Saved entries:
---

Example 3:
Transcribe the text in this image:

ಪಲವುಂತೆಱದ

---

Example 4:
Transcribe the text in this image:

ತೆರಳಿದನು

Problem:
The whole of the data must be given again, exactly as shown.

Solution to the problem:
---

Example 3:
Transcribe the text in this image:

ಪಲವುಂತೆಱದ

---

Example 4:
Transcribe the text in this image:

ತೆರಳಿದನು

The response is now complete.